My wife and I are both from Cork and nearly 17 years ago we set out for what we planned to be a three-year stay in Houston. Today we’re proud to call Houston and Texas home. Over that time we’ve experienced Tropical Storm Alison, Hurricane Ike and now Harvey. We stayed here for many reasons, not least for the incredible community spirit that we’ve seen again and again over the past five days.

We’re healthcare people. Unlike some, when a hurricane comes calling we don’t leave town, we go to work. I’m the CEO of a 450-bed hospital in Houston. Our our family’s Hurricane Harvey experience began in the middle of last week, when like so many times before, word spread of a tropical depression in the Gulf of Mexico.

This happens a lot. We know the drill. Houstonians are no strangers to tropical weather and essential services providers like hospitals have well-oiled plans that we implement at the prospect of a hurricane strike.

We stocked up on food, drugs and supplies, called in our ride-out team and secured our building, ready to take care of our neighbours in their time of need.

Unlike during Alison and Ike, my wife, who is a pediatrician, wasn’t scheduled to work this weekend, so after I hugged her and headed out to work, she took charge of preparing our house for the storm in much the same manner as we do at the hospital, albeit on a smaller scale. Like I said, Houstonians know how to do hurricanes.

The first hint that this wasn’t the average hurricane came on Saturday night with rain that came down in sheets for 12 solid hours. At home, we saw water in our street rise more than a foot in little more than an hour, and still continue to rise, creeping inside our garage and peaking at a depth of 16 inches. Mercifully, our house sits over ground level so we stayed dry. Most of our neighbours were not so lucky, and suffered significant damage with up to three feet of water inside their houses.

Then it continued to rain, for three more days.

The view outside Paul O’Sullivan’s house, before and after Hurricane Harvey.
The view outside Paul O’Sullivan’s house, before and after Hurricane Harvey.

The challenges in a hospital are different. We had to provide 24/7 care using just the resources at hand. Our team worked rotating 12-hour shifts caring for patients, sleeping on floors when they were not working. Sleep, work, sleep work. For four solid days, they cared for others while wondering about the safety of their own loved ones and homes.

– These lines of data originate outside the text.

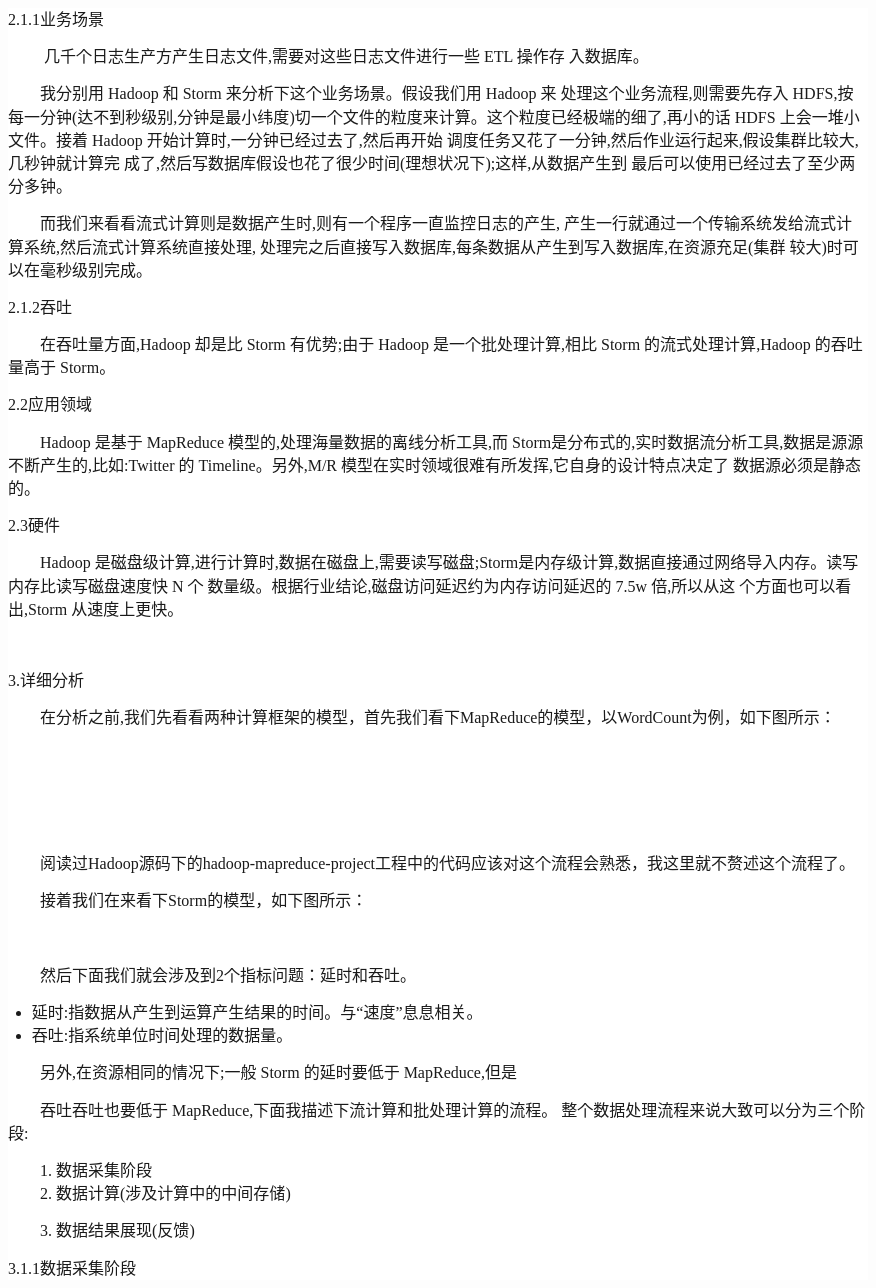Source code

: <p><span style="font-size:16px;font-family:'Microsoft YaHei';"><span>2.1.1</span>业务场景<span> </span></span></p>
<p><span style="font-size:16px;font-family:'Microsoft YaHei';"><span> </span>　　几千个日志生产方产生日志文件<span>,</span>需要对这些日志文件进行一些<span> ETL
</span>操作存 入数据库。</span></p>
<p><span style="font-size:16px;font-family:'Microsoft YaHei';">　　我分别用<span> Hadoop </span>
和<span> Storm </span>来分析下这个业务场景。假设我们用<span> Hadoop </span>来 处理这个业务流程<span>,</span>则需要先存入<span> HDFS,</span>按每一分钟<span>(</span>达不到秒级别<span>,</span>分钟是最小纬度<span>)</span>切一个文件的粒度来计算。这个粒度已经极端的细了<span>,</span>再小的话<span> HDFS
</span>上会一堆小文件。接着<span> Hadoop </span>开始计算时<span>,</span>一分钟已经过去了<span>,</span>然后再开始 调度任务又花了一分钟<span>,</span>然后作业运行起来<span>,</span>假设集群比较大<span>,</span>几秒钟就计算完 成了<span>,</span>然后写数据库假设也花了很少时间<span>(</span>理想状况下<span>);</span>这样<span>,</span>从数据产生到 最后可以使用已经过去了至少两分多钟。</span></p>
<p><span style="font-size:16px;font-family:'Microsoft YaHei';">　　而我们来看看流式计算则是数据产生时<span>,</span>则有一个程序一直监控日志的产生<span>,
</span>产生一行就通过一个传输系统发给流式计算系统<span>,</span>然后流式计算系统直接处理<span>, </span>处理完之后直接写入数据库<span>,</span>每条数据从产生到写入数据库<span>,</span>在资源充足<span>(</span>集群 较大<span>)</span>时可以在毫秒级别完成。<span> </span></span></p>
<p><span style="font-size:16px;font-family:'Microsoft YaHei';"><span>2.1.2</span>吞吐</span></p>
<p><span style="font-size:16px;font-family:'Microsoft YaHei';">　　在吞吐量方面<span>,Hadoop
</span>却是比<span> Storm </span>有优势<span>;</span>由于<span> Hadoop </span>是一个批处理计算<span>,</span>相比<span> Storm
</span>的流式处理计算<span>,Hadoop </span>的吞吐量高于<span> Storm</span>。<span> </span></span></p>
<p><span style="font-size:16px;font-family:'Microsoft YaHei';"><span>2.2</span>应用领域</span></p>
<p><span style="font-size:16px;font-family:'Microsoft YaHei';">　　<span>Hadoop </span>
是基于<span> MapReduce </span>模型的<span>,</span>处理海量数据的离线分析工具<span>,</span>而<span> Storm</span>是分布式的<span>,</span>实时数据流分析工具<span>,</span>数据是源源不断产生的<span>,</span>比如<span>:Twitter
</span>的<span> Timeline</span>。另外<span>,M/R </span>模型在实时领域很难有所发挥<span>,</span>它自身的设计特点决定了 数据源必须是静态的。<span> </span></span></p>
<p><span style="font-size:16px;font-family:'Microsoft YaHei';"><span>2.3</span>硬件</span></p>
<p><span style="font-size:16px;font-family:'Microsoft YaHei';">　　<span>Hadoop </span>
是磁盘级计算<span>,</span>进行计算时<span>,</span>数据在磁盘上<span>,</span>需要读写磁盘<span>;Storm</span>是内存级计算<span>,</span>数据直接通过网络导入内存。读写内存比读写磁盘速度快<span> N
</span>个 数量级。根据行业结论<span>,</span>磁盘访问延迟约为内存访问延迟的<span> 7.5w </span>倍<span>,</span>所以从这 个方面也可以看出<span>,Storm
</span>从速度上更快。<span> </span></span></p>
<p> </p>
<p><span style="font-size:16px;font-family:'Microsoft YaHei';"><span>3.</span>详细分析<span> </span></span></p>
<p><span style="font-size:16px;font-family:'Microsoft YaHei';">　　在分析之前<span>,</span>我们先看看两种计算框架的模型，首先我们看下<span>MapReduce</span>的模型，以<span>WordCount</span>为例，如下图所示：</span></p>
<p> </p>
<p><span style="font-size:16px;font-family:'Microsoft YaHei';"><img src="http://qqadapt.qpic.cn/adapt/0/380a2b8e-1845-df7a-58f3-0ebb52cb2a16/800?pt=0&amp;ek=1&amp;kp=1&amp;sce=0-12-12" alt=""></span></p>
<p><span style="font-size:16px;font-family:'Microsoft YaHei';"> </span></p>
<p><span style="font-size:16px;font-family:'Microsoft YaHei';">　　阅读过<span>Hadoop</span>源码下的<span>hadoop-mapreduce-project</span>工程中的代码应该对这个流程会熟悉，我这里就不赘述这个流程了。</span></p>
<p><span style="font-size:16px;font-family:'Microsoft YaHei';">　　接着我们在来看下<span>Storm</span>的模型，如下图所示：</span></p>
<p><span style="font-size:16px;font-family:'Microsoft YaHei';"><img src="http://qqadapt.qpic.cn/adapt/0/ce544502-d734-fe01-0ad0-ee56b3688c8e/800?pt=0&amp;ek=1&amp;kp=1&amp;sce=0-12-12" alt=""></span></p>
<p><span style="font-size:16px;font-family:'Microsoft YaHei';">　　然后下面我们就会涉及到<span>2</span>个指标问题：延时和吞吐。</span></p>
<ul type="disc"><li><span style="font-size:16px;font-family:'Microsoft YaHei';">延时<span>:</span>指数据从产生到运算产生结果的时间。与<span>“</span>速度<span>”</span>息息相关。</span></li><li><span style="font-size:16px;font-family:'Microsoft YaHei';">吞吐<span>:</span>指系统单位时间处理的数据量。</span></li></ul><p><span style="font-size:16px;font-family:'Microsoft YaHei';">　　另外<span>,</span>在资源相同的情况下<span>;</span>一般<span> Storm
</span>的延时要低于<span> MapReduce,</span>但是</span></p>
<p><span style="font-size:16px;font-family:'Microsoft YaHei';">　　吞吐吞吐也要低于<span> MapReduce,</span>下面我描述下流计算和批处理计算的流程。 整个数据处理流程来说大致可以分为三个阶段<span>:</span></span></p>
<p><span style="font-size:16px;font-family:'Microsoft YaHei';">　　<span>1. </span>数据采集阶段<span><br></span>　　<span>2. </span>数据计算<span>(</span>涉及计算中的中间存储<span>)</span></span></p>
<p><span style="font-size:16px;font-family:'Microsoft YaHei';">　　<span>3. </span>数据结果展现<span>(</span>反馈<span>) </span></span></p>
<p><span style="font-size:16px;font-family:'Microsoft YaHei';"><span>3.1.1</span>数据采集阶段</span></p>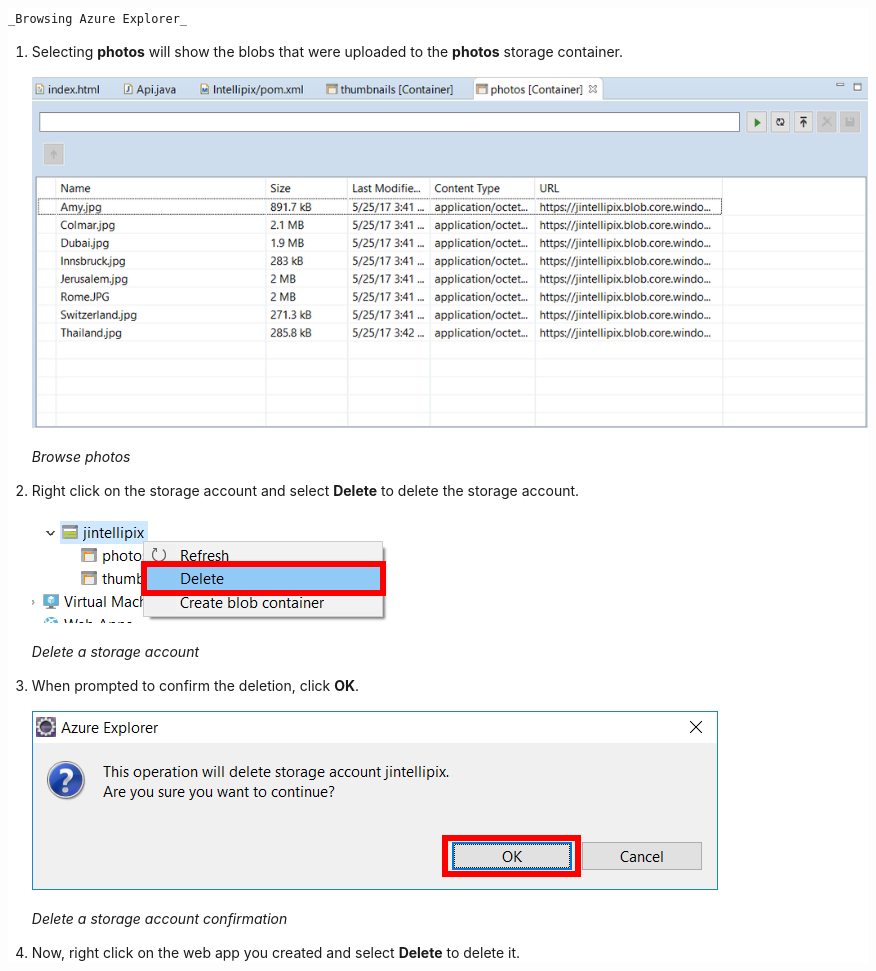 	_Browsing Azure Explorer_

1. Selecting **photos** will show the blobs that were uploaded to the **photos** storage container.

	![Browse photos](Images/azure-explorer-1.png)

	_Browse photos_

1. Right click on the storage account and select **Delete** to delete the storage account.

	![Delete a storage account](Images/delete-storage-account.png)

	_Delete a storage account_

1. When prompted to confirm the deletion, click **OK**.

	![Delete a storage account](Images/delete-storage-account-1.png)

	_Delete a storage account confirmation_

1. Now, right click on the web app you created and select **Delete** to delete it.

Even now, while Harvey is leaving the Houston region, reservoirs are overflowing, flooding the homes of many of those who had spent their time putting the needs of others ahead of their own.

Yet the spirit of my fellow Houstonians shines through. As the weather finally allowed new nurses and doctors to replace our ride-out team, those leaving the hospital hugged each other and said goodbye with a smile. I spent a long time on Wednesday evening thanking them for their sacrifice and saying goodbye. One nurse said to me, “this is my passion - I’m meant to be here”. Then she headed home to see how her house and family had fared.

When I eventually made it home to see how Harvey had impacted my own home, I found us to be among the lucky ones with only minor damage. Almost as soon as I arrived, there was a knock at the door and an invitation from my next-door neighbour to come for dinner. After 48 hours at work with only six hours sleep, we weren’t going to refuse the invitation.

Our family spent our first post-Harvey night at home gathered around the table with three other families from our street, some of whom had lost their homes. For all the loss and damage, we celebrated friendship, helped find places to stay for those who needed them, organised the washing of clothes for those who no longer had washing machines, and sorted out countless other details that need to be addressed when recovering from a catastrophic weather event.

Whether in the tired smiles of nurses going home after days of caring for patients, or the kindness of neighbours helping each other recover with anything from a roof for the homeless to a home-cooked meal for the exhausted, the people here show that however big Harvey may have been, the hearts of Houstonians are bigger. Houston will be back. Bigger, better, stronger. #Houstonstrong.